I played Steve “Maybe I’m Amazed”.
I also showed him a clip of Mary’s Little Lamb being played on the Basil Brish show for a giggle, just to keep Steve on his toes.
Surely Steve will like Maybe I’m Amazed?
Having listened, Steve looked a bit annoyed.
“OK, there’s no denying. It is a good song” he conceded.
This was a strong start, I must say. Wasn’t expecting that. Maybe we have peaked too soon though? I mean, everyone likes this one. I pushed my luck and asked him why he liked it.
“It’s a simple song” he thought, “but I like that.”
He looked mildly annoyed again.
“I am in fact still singing it in my head even though its not playing!”
“Excellent! There, I told you he wa…”
Steve interrupted me. He hadn’t finished.
“To me though, that version, there is too much going on. its very busy!”
“Busy?”
I was beginning to think Steve would have looked at the Sistine Chapel after Michaelangelo had put his brush in a jam jar, sucked in his cheeks questioningly and said, “There’s a lot of cherubs, isn’t there?”
Steve elaborated. “I thought it would sound better acoustic, and did check a few on YouTube, and they did sound better to me. Maybe its him and not his songs that have been putting me off??? We shall see…”
I was beginning to think this would be even harder than I had anticipated.
Then Steve added another zinger, “Oh, a personal peeve of mine is songs that are fleshed out with “Yeahs and ooohhhs”…“ he continued “I think its a bit lazy”.
But then Steve muttered to himself, “Damn it – I’m still humming it!!!” he looked at me, in a conciliatory manner. “Okay, for the songwriting I’d give him 8/10 for that one…but
I prefer the Faces version though”.
I took that as a win.
I then asked Steve for his thoughts on “Every Night” – a song I think is great – with slightly more trepidation.

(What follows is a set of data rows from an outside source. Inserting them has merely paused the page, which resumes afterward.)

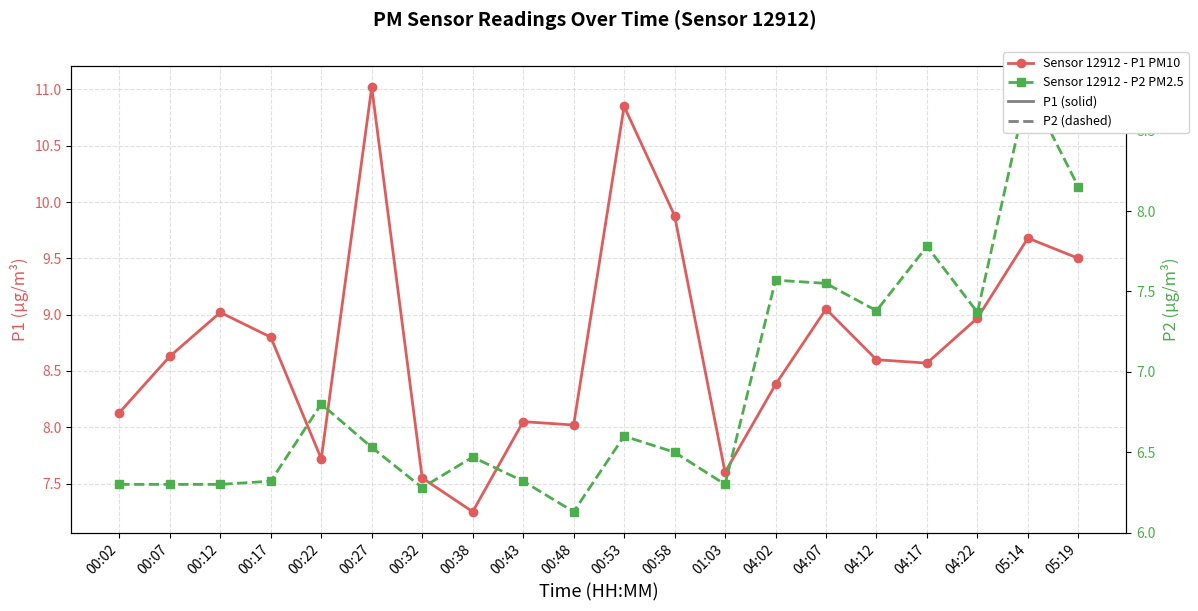

At which label does P1 - PM10 (solid) reach its peak?

00:27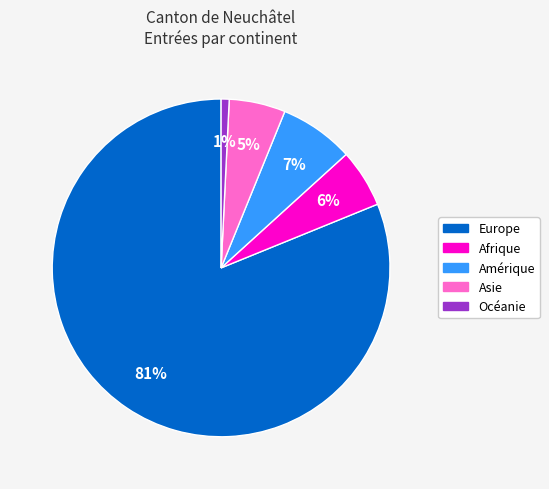

To the nearest percent, what is the combined percentage of Europe and Afrique?

87%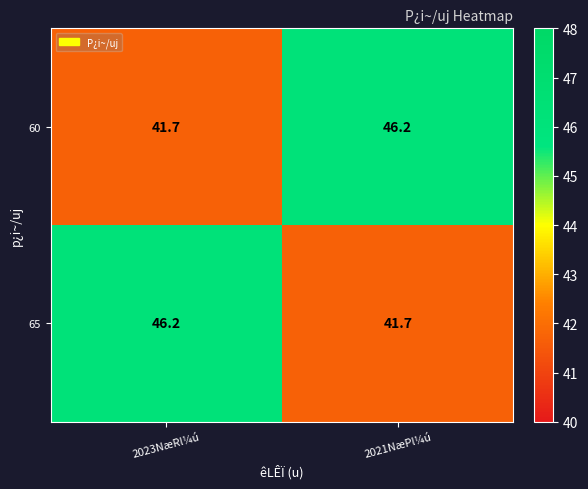

What is the average value of the 60 series?

44.0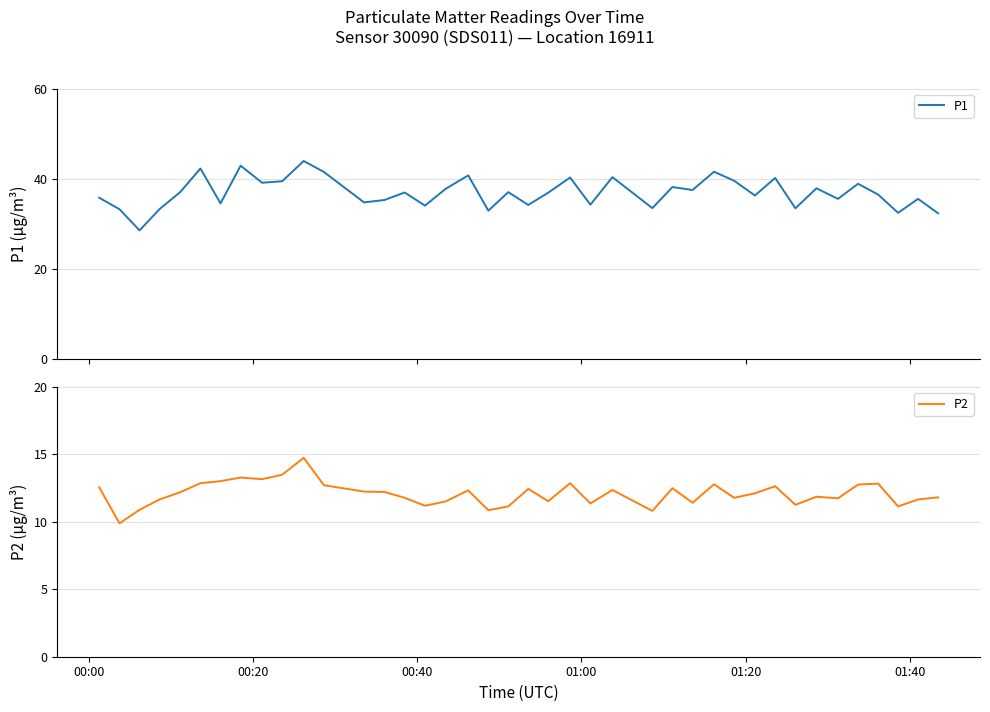

What is the maximum value for P1?

43.9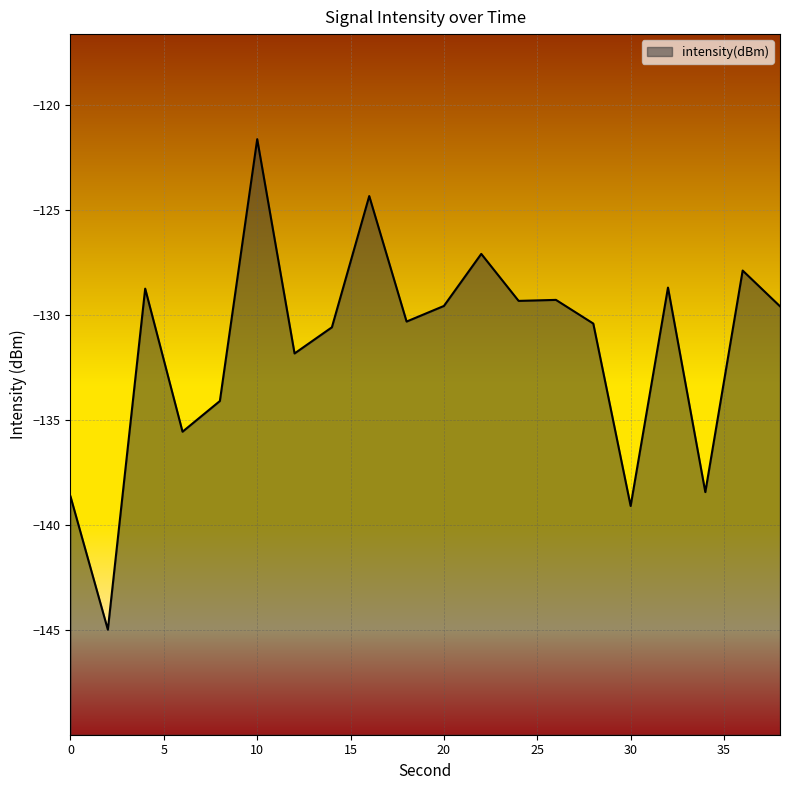

What is the change in value from 10 to 30?

-17.5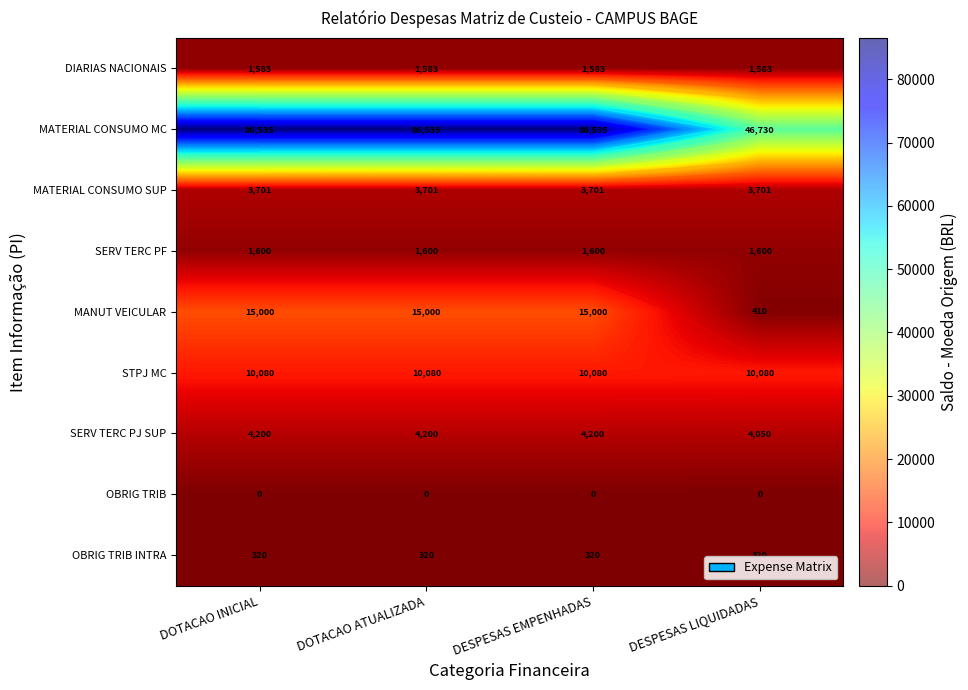

What is the spread (max minus min) of values at DESPESAS EMPENHADAS?

86534.8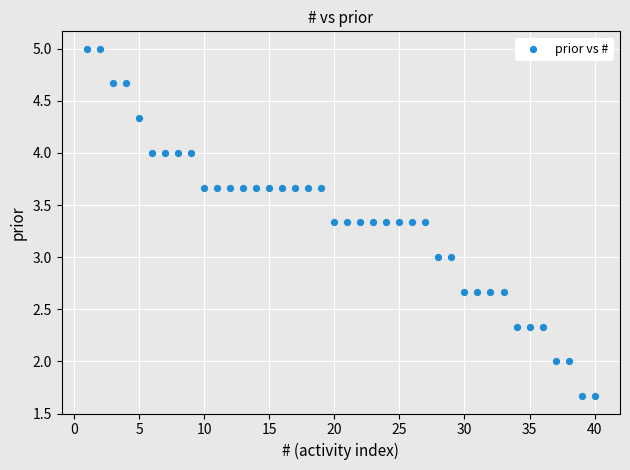

What is the range of Y values (max minus min)?

3.3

He looked more stern.
“OK…..it’s the 70’s so I will comment no more on the “ooohhs and yeahs” fillers.”
I could see Steve was going to be a stickler.
“It’s an okay song, but I prefer the Drifters version.” Steve then looked at me cynically. “I am assuming he wrote all of these? I’m not researching this.” I assured him McCartney, indeed, wrote both songs.
He then took a metaphorical step back.
“HOW can the man write two goodish songs – and I preferred the first more than the second – and then come out with tosh about Marys Little Lamb?” Steve looked appalled at McCartney’s impudence.
I tried to defend the indefensible. “Well, he just thought it would be nice to do a kids’ song. It’s one of a line of similar things, like “Yellow Submarine” and “The Frog Chorus”…”
Steve scoffed “I really do think that because he was in the Beatles he thinks he can write any old toss and people will buy it”.
I was pushing my luck with “Mary’s Little Lamb” I guess. Still, there’s plenty more songs to build up the credits.